Collected data:
※

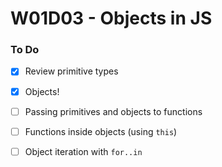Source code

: # W01D03 - Objects in JS

### To Do
- [x] Review primitive types
- [x] Objects!
- [ ] Passing primitives and objects to functions
- [ ] Functions inside objects (using `this`)
- [ ] Object iteration with `for..in`












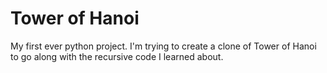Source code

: # Tower of Hanoi
My first ever python project. I'm trying to create a clone of Tower of Hanoi to go along with the recursive code I learned about.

※

▶ **Exercise**:
Leaving every picture out, output the data exactly as it stands.

▶ **Exercise answer**:
Source code

: # W01D03 - Objects in JS

### To Do
- [x] Review primitive types
- [x] Objects!
- [ ] Passing primitives and objects to functions
- [ ] Functions inside objects (using `this`)
- [ ] Object iteration with `for..in`












Source code

: # Tower of Hanoi
My first ever python project. I'm trying to create a clone of Tower of Hanoi to go along with the recursive code I learned about.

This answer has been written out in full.